Latihan Tertulis 1: Menurut kutipan teks tentang fasilitas HPAL, berapa kapasitas produksi proyek HPAL tahap I?

### Kutipan Teks

Selain smelter RKEF, NCKL juga memiliki fasilitas smelter high pressure acid leaching (HPAL) melalui 45,1% saham di PT Halmahera Persada Lygend. Fasilitas HPAL ini utamanya memanfaatkan bijih dengan kadar nikel rendah (limonit) dengan produk perantara yang dihasilkan berupa mixed hydroxide precipitate (MHP) – yang merupakan bahan baku baterai kendaraan listrik – dan produk akhir berupa nikel dan kobalt sulfat

Tahap I dari proyek HPAL tersebut telah beroperasi sejak 2021 dan terdiri dari 2 lini produksi dengan kapasitas 37 ribu ton per tahun. Adapun proyek HPAL tahap II direncanakan memiliki kapasitas 18 ribu ton per tahun dengan konstruksi dimulai sejak September 2021.

######

Latihan Tertulis 2: Kumpulkan setiap baris catatan yang memuat kata "cover". Perbedaan huruf besar dan kecil diperhitungkan.

### Catatan yang Diberikan

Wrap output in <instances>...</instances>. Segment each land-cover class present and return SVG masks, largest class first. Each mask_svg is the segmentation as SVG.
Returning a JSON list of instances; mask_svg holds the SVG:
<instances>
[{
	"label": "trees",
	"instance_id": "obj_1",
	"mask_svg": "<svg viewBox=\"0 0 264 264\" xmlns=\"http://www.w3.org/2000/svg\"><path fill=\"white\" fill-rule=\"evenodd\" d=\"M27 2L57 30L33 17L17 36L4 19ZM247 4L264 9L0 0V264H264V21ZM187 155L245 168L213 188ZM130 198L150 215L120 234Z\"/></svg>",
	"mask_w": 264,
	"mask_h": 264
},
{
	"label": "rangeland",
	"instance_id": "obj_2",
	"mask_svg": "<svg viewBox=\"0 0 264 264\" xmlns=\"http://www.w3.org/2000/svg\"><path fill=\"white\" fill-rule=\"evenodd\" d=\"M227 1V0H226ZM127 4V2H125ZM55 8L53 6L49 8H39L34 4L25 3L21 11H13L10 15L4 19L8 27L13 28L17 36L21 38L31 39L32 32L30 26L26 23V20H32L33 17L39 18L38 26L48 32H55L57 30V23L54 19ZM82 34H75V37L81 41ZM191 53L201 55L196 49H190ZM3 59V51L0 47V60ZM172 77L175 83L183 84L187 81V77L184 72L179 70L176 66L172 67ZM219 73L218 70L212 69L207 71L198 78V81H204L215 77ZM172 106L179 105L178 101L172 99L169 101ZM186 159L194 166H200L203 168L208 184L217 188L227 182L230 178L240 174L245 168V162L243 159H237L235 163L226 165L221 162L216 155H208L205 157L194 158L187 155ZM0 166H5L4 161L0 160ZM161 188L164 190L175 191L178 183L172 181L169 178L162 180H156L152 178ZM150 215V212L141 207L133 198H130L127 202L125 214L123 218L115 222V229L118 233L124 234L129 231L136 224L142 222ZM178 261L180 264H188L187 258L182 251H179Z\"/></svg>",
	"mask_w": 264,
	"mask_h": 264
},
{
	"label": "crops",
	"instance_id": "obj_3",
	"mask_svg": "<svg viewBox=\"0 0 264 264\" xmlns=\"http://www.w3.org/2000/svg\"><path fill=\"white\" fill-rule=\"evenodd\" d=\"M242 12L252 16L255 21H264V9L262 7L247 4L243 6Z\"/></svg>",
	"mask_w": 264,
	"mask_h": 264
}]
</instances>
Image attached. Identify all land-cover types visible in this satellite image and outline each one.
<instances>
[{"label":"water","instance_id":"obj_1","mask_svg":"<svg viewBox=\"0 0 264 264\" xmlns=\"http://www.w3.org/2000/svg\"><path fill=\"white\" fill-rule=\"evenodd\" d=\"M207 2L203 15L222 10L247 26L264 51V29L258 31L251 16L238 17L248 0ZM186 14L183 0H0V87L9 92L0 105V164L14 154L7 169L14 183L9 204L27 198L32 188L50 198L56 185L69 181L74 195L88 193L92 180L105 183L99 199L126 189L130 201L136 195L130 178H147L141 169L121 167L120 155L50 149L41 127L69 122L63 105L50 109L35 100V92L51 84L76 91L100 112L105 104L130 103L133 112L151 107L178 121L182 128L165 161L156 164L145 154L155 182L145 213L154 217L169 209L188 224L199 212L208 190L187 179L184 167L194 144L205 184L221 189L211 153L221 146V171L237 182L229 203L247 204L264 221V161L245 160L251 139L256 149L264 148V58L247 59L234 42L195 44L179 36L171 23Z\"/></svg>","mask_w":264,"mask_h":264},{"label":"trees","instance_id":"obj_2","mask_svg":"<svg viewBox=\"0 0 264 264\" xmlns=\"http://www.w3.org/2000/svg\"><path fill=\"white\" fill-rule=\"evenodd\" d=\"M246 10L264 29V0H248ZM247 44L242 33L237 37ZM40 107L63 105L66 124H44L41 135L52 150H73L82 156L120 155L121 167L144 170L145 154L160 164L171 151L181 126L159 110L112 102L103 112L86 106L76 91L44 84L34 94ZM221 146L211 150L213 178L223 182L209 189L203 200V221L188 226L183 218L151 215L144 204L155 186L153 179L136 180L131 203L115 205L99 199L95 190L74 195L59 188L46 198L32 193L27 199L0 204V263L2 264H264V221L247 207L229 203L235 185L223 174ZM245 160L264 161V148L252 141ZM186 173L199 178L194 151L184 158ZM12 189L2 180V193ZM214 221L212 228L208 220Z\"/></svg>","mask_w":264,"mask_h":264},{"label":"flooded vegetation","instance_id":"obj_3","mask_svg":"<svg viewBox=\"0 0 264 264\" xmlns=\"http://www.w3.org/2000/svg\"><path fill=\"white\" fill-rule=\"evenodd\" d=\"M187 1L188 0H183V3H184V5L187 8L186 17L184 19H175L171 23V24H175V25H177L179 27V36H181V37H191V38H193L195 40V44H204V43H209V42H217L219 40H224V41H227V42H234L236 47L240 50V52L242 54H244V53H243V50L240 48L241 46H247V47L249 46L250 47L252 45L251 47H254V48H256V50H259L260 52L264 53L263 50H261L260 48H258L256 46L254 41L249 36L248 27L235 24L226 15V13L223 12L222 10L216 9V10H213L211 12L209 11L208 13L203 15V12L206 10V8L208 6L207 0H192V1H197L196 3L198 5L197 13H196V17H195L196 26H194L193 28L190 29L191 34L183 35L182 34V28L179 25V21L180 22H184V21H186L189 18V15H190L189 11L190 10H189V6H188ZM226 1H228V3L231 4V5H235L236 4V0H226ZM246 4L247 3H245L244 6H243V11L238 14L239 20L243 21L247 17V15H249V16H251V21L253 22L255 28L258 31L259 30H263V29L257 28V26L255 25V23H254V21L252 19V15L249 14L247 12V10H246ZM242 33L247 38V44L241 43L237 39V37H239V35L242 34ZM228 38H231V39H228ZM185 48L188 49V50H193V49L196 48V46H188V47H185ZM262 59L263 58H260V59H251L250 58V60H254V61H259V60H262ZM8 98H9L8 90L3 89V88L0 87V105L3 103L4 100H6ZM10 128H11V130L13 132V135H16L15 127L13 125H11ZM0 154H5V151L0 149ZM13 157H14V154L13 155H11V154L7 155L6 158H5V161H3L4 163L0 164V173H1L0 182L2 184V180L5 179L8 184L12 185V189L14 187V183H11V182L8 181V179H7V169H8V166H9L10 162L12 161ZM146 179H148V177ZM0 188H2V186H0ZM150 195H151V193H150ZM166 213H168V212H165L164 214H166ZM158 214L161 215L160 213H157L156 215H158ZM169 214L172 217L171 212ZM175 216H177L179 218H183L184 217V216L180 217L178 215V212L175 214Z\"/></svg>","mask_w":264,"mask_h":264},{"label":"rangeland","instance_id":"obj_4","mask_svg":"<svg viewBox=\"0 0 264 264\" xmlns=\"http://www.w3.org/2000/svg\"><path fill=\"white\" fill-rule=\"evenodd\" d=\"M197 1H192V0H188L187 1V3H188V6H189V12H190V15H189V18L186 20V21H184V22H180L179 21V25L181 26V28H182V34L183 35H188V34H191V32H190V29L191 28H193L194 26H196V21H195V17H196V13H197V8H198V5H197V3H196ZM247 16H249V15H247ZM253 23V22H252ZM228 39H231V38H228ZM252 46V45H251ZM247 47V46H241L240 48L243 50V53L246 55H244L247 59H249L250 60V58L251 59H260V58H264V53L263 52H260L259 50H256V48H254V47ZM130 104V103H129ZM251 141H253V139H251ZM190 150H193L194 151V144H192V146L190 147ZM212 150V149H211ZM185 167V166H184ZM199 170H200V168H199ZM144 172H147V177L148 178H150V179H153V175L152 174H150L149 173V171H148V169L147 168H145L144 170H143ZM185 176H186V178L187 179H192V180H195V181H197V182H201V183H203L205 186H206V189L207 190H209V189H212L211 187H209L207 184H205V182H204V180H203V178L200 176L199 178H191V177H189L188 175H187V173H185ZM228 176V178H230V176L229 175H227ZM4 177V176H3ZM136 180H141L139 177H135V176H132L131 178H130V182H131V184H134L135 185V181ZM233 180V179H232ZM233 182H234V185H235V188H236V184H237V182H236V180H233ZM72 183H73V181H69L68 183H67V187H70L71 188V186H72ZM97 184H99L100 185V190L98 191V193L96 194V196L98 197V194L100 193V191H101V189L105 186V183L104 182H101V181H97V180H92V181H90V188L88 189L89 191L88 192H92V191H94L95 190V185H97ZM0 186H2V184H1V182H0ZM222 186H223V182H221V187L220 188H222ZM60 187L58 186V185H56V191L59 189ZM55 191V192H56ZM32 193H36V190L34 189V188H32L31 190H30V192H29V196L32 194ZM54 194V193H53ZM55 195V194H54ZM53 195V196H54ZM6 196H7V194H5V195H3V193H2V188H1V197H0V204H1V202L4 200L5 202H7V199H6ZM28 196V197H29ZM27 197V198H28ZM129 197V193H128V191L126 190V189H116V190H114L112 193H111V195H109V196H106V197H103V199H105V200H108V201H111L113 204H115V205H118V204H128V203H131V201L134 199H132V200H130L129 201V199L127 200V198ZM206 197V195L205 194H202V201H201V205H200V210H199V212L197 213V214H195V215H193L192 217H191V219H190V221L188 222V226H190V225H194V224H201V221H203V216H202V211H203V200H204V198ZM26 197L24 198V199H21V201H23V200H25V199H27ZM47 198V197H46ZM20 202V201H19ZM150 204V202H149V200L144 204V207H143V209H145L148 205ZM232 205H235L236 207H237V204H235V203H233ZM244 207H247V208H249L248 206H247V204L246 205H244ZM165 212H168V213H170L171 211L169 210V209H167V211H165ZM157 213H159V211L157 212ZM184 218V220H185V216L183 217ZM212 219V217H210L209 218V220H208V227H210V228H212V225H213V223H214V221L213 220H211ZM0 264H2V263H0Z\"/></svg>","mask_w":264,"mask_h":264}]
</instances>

######

Jawaban Tugas 1: 37 ribu ton per tahun.

Jawaban Tugas 2:
Wrap output in <instances>...</instances>. Segment each land-cover class present and return SVG masks, largest class first. Each mask_svg is the segmentation as SVG.
Image attached. Identify all land-cover types visible in this satellite image and outline each one.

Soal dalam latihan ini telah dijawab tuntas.